Instruções de trabalho |
a) Responda com base no texto sobre a ANJL:
(i) Quais empresas receberam a notificação extrajudicial?
(ii) Em quanto tempo a associação pediu que essas empresas respondessem?
(iii) Quem é o presidente da ANJL?
b) Copie do texto sobre a ANJL o trecho que começa em "O documento da" e segue até "da indústria clandestina.", sem mudar nada.

Trecho apresentado |
%%
A Associação Nacional de Jogos e Loterias (ANJL) anunciou nesta quarta-feira, 16, que notificou extrajudicialmente as big techs Google, Meta, TikTok e X cobrando delas um plano para impedir a atuação de influenciadores de empresas ilegais de apostas em suas plataformas.
A ANJL solicita que as plataformas adotem medidas para identificar, remover, desindexar e bloquear perfis, aplicativos e conteúdos de influenciadores que promovem operadores ilegais de apostas esportivas no Brasil. As companhias devem atuar permanentemente para que publicidades de empresas ilegais sejam removidas.
O documento da notificação inclui ainda alguns dados sobre o tema. Segundo a ANJL, existe um amplo mercado ilegal estimado entre 38% e 44% do market share brasileiro de apostas. Ou seja, uma fatia significativa que não paga impostos, não é fiscalizada ou responde à regulação.
A ANJL acredita que os influenciadores e criadores de conteúdos catalisam e potencializam o uso dessas plataformas clandestinas.
A associação pediu que as big techs respondam em um prazo de 15 dias úteis, a partir do recebimento da notificação, para se manifestarem sobre as medidas, políticas e procedimentos atualmente adotados para conter esse grave problema envolvendo a disseminação de conteúdo da indústria clandestina.
“Também nos colocamos à disposição para colaborar e atuar conjuntamente. Se, de fato, não tivermos retorno, o caminho será a judicialização, a fim de que se faça cumprir a legislação”, explicou Plínio Lemos Jorge, presidente da ANJL.
O que a ANJL quer
A associação pede que as big techs:
– prevejam mecanismos permanentes e eficazes para a identificação de perfis e demais agentes que promovam esses operadores não autorizados pela Secretaria de Prêmios e Apostas (SPA), vinculada ao Ministério da Fazenda.
– adotem procedimentos que acelerem a remoção de conteúdos, anúncios, links, códigos promocionais, URLs, redirecionamentos, entre outros mecanismos.
– desativem ou bloqueiem perfis que se sirvam, de maneira reiterada, as plataformas para a promoção de operadores ilegais, acompanhados de medidas destinadas a impedir ou dificultar a recriação, reativação ou substituição dos perfis e conteúdos removidos.
A ideia é evitar que providências meramente pontuais resultem na migração da atividade ilícita para novas contas, páginas, endereços ou formatos de divulgação.
A associação pede também que as big techs protejam crianças e adolescentes com a implementação de mecanismos específicos que impeçam sua exposição à publicidade, conteúdos promocionais e demais formas de divulgação de operadores clandestinos de apostas.
%%
(Dados coletados)
%%
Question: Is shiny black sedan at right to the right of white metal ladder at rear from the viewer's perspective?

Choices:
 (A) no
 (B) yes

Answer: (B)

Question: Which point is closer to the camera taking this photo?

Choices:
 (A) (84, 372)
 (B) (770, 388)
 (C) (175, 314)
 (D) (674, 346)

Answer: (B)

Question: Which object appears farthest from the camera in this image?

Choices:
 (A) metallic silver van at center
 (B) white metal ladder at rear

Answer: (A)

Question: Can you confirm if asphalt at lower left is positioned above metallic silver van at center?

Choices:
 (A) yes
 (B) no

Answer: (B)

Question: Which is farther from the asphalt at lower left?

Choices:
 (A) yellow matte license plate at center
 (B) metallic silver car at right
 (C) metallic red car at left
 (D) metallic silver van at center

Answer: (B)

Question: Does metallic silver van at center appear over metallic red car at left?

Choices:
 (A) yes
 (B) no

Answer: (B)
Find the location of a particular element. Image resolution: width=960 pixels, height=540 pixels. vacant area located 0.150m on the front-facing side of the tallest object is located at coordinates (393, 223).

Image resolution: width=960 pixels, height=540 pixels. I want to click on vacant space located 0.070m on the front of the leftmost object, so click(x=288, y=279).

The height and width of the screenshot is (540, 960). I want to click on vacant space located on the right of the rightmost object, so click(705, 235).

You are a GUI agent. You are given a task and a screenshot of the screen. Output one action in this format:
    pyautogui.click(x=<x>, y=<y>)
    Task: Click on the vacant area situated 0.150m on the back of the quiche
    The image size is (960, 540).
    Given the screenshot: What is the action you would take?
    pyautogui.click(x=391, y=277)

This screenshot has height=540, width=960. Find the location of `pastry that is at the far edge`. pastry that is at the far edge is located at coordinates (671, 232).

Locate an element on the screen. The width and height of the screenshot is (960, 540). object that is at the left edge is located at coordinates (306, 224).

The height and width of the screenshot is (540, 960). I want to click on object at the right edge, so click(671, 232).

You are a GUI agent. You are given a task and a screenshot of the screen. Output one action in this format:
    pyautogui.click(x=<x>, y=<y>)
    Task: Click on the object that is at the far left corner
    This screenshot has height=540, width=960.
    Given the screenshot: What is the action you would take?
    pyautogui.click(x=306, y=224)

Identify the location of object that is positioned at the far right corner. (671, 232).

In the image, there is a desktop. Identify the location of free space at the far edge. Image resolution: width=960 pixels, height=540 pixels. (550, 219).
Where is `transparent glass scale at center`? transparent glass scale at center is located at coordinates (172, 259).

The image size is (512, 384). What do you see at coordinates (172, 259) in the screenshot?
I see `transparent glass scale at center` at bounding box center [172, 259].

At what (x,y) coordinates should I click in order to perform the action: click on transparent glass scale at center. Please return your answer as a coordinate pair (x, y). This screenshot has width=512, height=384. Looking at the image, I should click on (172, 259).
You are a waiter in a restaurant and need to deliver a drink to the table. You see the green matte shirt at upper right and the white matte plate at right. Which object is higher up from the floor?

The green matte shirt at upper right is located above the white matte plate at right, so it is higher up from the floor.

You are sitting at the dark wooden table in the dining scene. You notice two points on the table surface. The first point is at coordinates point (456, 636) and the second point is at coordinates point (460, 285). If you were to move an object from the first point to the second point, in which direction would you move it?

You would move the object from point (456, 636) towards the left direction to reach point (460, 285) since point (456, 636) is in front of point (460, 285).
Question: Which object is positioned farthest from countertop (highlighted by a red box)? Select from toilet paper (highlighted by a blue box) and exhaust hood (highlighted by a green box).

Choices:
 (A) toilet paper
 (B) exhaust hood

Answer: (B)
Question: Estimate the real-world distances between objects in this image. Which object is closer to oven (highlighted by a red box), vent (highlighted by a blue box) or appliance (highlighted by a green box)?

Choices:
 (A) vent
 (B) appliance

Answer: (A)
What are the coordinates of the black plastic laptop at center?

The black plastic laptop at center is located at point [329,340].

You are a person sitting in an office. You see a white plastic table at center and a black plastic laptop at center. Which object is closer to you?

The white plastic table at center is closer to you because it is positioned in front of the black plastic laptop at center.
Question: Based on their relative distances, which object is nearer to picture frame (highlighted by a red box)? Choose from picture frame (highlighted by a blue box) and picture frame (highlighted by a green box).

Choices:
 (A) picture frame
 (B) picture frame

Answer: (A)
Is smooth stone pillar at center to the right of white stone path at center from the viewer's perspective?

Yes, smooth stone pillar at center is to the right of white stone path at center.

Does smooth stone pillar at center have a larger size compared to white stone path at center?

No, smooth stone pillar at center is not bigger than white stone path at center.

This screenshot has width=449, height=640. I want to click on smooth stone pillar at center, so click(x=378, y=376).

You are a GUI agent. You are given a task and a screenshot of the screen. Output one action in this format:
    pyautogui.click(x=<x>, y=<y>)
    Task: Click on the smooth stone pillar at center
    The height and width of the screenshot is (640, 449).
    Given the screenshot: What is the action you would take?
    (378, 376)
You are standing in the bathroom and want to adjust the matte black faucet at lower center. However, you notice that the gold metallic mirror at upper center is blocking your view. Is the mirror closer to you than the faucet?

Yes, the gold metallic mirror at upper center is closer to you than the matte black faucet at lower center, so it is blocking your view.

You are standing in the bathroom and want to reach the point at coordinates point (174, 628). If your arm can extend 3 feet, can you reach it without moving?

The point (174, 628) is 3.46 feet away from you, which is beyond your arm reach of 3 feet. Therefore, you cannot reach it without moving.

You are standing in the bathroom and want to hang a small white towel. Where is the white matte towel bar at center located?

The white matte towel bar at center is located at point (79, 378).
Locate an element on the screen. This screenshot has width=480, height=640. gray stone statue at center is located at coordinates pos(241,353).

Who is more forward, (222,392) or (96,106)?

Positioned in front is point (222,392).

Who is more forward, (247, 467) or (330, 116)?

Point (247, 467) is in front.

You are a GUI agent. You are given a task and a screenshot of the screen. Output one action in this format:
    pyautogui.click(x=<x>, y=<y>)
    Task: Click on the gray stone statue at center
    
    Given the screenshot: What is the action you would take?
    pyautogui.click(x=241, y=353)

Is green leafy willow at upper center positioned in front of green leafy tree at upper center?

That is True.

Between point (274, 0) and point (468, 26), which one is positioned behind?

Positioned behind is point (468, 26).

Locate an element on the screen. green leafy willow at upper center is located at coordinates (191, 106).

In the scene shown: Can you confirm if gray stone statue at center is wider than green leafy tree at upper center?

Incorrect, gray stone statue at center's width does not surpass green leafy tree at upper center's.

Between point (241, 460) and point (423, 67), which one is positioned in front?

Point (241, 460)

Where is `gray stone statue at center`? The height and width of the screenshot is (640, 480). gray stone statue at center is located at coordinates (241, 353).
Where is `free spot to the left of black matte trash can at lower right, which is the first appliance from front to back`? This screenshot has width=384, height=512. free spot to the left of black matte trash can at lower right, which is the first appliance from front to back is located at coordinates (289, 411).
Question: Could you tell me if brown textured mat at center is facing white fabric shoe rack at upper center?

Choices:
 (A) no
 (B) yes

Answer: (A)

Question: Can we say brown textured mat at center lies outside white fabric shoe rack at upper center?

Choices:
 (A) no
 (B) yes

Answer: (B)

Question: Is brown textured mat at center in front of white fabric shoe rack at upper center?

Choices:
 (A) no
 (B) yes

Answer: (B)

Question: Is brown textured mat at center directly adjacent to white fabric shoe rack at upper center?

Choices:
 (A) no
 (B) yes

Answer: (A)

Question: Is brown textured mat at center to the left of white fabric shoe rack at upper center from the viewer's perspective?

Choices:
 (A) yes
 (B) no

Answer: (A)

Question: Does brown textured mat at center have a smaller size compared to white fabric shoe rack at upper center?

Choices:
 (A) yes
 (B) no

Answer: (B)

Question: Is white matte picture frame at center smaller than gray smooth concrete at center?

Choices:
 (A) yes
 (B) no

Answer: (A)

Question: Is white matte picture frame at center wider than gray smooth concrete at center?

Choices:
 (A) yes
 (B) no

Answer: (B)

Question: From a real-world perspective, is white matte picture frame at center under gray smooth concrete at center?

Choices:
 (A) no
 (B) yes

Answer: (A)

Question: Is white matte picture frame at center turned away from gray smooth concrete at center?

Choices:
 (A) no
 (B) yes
%%
Resultados esperados |
a)
(i) Google, Meta, TikTok e X.
(ii) Em 15 dias úteis, contados a partir do recebimento da notificação.
(iii) Plínio Lemos Jorge.

b)
O documento da notificação inclui ainda alguns dados sobre o tema. Segundo a ANJL, existe um amplo mercado ilegal estimado entre 38% e 44% do market share brasileiro de apostas. Ou seja, uma fatia significativa que não paga impostos, não é fiscalizada ou responde à regulação.
A ANJL acredita que os influenciadores e criadores de conteúdos catalisam e potencializam o uso dessas plataformas clandestinas.
A associação pediu que as big techs respondam em um prazo de 15 dias úteis, a partir do recebimento da notificação, para se manifestarem sobre as medidas, políticas e procedimentos atualmente adotados para conter esse grave problema envolvendo a disseminação de conteúdo da indústria clandestina.